● **TASK DETAILS**
Could you write out the lines below exactly, beginning with the first and finishing with the one that contains "Histologic diagnosis: Mixed"?

Stored data
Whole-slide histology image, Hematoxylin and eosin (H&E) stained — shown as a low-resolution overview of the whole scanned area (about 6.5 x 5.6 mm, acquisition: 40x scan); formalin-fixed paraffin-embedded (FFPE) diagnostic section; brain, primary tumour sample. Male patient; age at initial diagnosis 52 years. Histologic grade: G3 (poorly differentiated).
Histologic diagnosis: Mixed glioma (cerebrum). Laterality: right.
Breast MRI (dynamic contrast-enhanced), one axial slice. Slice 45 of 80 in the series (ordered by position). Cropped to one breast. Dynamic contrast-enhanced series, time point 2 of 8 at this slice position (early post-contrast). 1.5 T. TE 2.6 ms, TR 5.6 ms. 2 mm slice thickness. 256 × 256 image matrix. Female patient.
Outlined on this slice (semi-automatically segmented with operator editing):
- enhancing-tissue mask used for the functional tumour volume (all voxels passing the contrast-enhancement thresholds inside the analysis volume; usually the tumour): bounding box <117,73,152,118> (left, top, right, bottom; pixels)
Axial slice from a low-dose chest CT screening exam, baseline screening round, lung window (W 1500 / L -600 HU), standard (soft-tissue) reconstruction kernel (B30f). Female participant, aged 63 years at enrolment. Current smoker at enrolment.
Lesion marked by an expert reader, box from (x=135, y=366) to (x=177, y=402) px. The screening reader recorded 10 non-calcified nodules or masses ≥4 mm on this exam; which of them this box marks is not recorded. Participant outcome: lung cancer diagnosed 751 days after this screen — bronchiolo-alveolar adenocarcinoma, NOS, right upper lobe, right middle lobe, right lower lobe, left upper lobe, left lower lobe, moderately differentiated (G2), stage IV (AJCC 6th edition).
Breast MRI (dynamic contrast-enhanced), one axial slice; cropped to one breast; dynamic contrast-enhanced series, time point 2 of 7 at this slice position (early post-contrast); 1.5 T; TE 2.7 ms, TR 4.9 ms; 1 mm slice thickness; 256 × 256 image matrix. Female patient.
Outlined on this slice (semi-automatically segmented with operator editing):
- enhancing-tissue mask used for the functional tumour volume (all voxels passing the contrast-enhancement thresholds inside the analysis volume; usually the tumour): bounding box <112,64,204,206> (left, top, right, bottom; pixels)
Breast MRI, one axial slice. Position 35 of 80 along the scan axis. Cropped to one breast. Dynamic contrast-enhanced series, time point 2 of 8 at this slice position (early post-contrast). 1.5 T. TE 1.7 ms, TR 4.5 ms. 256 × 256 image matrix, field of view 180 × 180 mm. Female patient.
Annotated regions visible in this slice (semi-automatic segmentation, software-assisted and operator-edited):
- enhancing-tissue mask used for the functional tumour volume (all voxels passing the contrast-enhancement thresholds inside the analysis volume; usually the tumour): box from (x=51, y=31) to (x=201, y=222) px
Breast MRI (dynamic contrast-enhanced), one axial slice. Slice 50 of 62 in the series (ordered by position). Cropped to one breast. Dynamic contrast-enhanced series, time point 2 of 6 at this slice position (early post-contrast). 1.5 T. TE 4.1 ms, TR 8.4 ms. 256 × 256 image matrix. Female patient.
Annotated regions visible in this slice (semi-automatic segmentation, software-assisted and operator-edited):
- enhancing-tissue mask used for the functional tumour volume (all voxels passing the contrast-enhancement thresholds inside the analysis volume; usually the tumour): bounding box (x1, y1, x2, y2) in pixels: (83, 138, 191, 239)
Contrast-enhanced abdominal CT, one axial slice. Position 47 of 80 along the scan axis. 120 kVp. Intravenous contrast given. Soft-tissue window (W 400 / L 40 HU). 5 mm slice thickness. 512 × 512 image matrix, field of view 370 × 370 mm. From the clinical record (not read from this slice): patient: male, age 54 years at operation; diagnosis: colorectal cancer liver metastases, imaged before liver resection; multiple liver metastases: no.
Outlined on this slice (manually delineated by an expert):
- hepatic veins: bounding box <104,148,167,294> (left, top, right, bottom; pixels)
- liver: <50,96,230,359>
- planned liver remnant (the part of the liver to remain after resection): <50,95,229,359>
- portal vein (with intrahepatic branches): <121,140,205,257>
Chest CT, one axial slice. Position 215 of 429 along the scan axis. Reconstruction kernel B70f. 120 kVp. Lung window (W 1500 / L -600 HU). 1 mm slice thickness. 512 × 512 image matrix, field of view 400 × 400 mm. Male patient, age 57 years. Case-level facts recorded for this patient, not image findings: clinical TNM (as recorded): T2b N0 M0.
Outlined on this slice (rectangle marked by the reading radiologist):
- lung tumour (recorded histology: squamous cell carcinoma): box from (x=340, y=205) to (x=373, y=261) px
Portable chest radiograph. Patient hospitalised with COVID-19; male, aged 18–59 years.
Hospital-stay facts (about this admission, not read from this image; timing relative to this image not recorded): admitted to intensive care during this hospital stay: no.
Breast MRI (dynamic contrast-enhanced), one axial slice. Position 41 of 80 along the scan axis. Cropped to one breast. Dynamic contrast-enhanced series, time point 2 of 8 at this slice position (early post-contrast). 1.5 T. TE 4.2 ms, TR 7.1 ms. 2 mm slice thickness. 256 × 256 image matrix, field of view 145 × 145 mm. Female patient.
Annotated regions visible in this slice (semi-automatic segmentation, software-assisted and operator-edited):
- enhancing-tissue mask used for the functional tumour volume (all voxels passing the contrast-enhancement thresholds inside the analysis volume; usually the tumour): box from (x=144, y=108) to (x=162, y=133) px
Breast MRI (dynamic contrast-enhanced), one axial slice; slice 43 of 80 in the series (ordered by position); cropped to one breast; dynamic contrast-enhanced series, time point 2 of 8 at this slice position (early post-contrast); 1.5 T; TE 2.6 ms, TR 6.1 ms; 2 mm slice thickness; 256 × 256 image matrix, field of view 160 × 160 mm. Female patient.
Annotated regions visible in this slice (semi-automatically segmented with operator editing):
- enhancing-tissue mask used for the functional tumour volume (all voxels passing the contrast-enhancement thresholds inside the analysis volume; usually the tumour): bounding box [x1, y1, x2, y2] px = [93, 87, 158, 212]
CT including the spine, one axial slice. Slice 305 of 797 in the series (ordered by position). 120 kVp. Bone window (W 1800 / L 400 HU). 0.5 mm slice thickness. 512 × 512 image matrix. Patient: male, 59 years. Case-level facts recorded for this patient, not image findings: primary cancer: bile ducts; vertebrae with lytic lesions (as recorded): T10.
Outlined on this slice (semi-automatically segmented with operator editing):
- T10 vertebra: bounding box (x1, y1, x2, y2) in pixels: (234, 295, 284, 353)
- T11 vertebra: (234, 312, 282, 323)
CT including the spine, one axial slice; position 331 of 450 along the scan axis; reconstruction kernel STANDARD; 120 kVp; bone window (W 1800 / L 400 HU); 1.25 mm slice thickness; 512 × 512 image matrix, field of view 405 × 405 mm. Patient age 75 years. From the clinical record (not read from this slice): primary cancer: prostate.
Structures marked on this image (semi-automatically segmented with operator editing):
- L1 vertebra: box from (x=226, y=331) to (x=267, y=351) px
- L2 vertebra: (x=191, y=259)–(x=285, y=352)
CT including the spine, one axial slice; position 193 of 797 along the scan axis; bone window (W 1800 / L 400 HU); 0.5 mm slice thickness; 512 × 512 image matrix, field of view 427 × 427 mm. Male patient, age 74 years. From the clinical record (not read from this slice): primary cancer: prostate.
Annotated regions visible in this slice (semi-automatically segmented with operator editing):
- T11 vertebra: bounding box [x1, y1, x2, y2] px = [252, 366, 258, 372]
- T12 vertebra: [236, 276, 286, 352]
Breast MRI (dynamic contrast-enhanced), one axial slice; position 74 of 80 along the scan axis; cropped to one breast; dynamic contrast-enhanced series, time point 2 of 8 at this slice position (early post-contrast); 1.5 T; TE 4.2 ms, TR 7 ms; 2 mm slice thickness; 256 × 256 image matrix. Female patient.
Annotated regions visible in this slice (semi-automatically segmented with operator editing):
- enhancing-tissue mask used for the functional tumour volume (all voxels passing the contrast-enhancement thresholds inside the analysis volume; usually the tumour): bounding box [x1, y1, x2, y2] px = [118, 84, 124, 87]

● **PROBLEM SOLUTION**
Whole-slide histology image, Hematoxylin and eosin (H&E) stained — shown as a low-resolution overview of the whole scanned area (about 6.5 x 5.6 mm, acquisition: 40x scan); formalin-fixed paraffin-embedded (FFPE) diagnostic section; brain, primary tumour sample. Male patient; age at initial diagnosis 52 years. Histologic grade: G3 (poorly differentiated).
Histologic diagnosis: Mixed glioma (cerebrum). Laterality: right.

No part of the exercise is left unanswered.